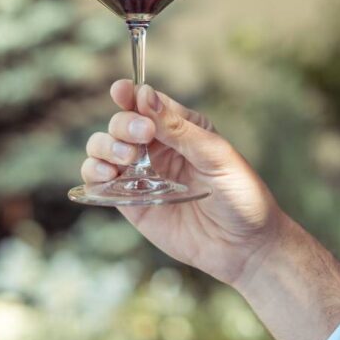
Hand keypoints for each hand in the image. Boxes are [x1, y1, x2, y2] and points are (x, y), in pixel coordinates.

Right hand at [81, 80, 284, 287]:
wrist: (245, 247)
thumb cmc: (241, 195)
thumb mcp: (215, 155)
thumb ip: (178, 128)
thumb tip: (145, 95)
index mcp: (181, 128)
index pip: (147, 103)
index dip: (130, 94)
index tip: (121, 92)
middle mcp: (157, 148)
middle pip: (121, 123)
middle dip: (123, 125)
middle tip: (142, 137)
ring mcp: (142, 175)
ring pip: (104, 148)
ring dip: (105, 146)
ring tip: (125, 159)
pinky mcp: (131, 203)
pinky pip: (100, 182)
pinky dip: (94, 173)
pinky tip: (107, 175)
####
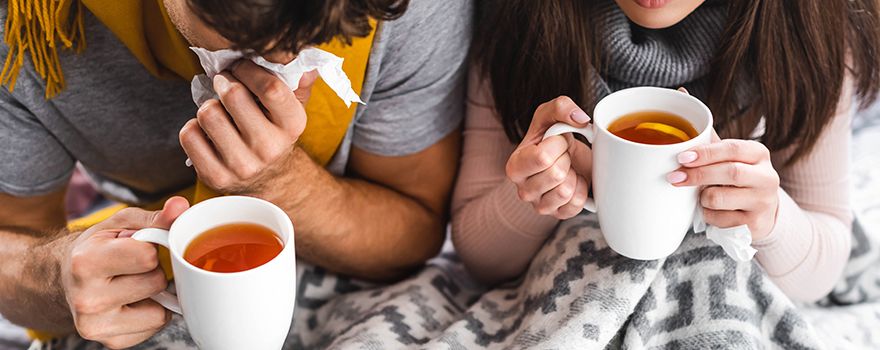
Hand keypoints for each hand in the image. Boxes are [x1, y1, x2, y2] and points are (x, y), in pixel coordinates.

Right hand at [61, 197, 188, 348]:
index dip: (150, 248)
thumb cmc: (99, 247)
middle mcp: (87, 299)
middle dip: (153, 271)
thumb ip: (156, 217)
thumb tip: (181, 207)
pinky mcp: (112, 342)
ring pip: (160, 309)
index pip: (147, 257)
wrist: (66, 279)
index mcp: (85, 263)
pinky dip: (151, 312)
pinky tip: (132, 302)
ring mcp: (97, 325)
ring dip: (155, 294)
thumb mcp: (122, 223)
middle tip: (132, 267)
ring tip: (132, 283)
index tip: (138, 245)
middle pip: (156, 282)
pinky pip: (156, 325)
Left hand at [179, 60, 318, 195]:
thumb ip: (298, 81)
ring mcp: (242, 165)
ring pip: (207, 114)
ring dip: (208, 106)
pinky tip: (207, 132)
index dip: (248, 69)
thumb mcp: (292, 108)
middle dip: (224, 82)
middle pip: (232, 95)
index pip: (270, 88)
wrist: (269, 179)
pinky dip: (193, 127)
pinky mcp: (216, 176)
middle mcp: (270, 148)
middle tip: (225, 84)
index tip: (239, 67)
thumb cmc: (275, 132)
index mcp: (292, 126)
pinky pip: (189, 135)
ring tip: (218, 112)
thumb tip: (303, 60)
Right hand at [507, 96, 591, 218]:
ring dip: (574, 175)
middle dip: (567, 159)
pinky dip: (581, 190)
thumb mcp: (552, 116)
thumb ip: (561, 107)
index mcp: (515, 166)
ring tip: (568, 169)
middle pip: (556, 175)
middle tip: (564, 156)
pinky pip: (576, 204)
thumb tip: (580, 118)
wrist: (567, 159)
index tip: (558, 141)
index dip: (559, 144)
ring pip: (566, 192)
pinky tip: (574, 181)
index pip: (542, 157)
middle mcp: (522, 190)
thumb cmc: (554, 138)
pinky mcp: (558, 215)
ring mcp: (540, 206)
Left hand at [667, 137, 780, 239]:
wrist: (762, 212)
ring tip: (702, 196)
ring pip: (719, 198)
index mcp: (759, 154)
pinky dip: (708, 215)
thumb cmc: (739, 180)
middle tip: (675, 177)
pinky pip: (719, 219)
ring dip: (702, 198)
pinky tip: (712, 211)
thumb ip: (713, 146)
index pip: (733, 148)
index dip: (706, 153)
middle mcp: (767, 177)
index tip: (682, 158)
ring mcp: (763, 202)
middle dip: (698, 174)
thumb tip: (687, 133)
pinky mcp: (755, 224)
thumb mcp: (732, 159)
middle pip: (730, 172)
####
* _AIM OF THE TASK_: Working from the records above, write out verbatim only the lines from the line containing "middle dip: (224, 82)" through the line containing "thumb tip: (303, 60)".

* _WORKED SOLUTION_:
middle dip: (224, 82)
middle pip: (232, 95)
index pip: (270, 88)
wrist: (269, 179)
pinky dip: (193, 127)
pinky mcp: (216, 176)
middle mcp: (270, 148)
middle tip: (225, 84)
index tip: (239, 67)
thumb cmc: (275, 132)
index mcp: (292, 126)
pinky pip: (189, 135)
ring tip: (218, 112)
thumb tip: (303, 60)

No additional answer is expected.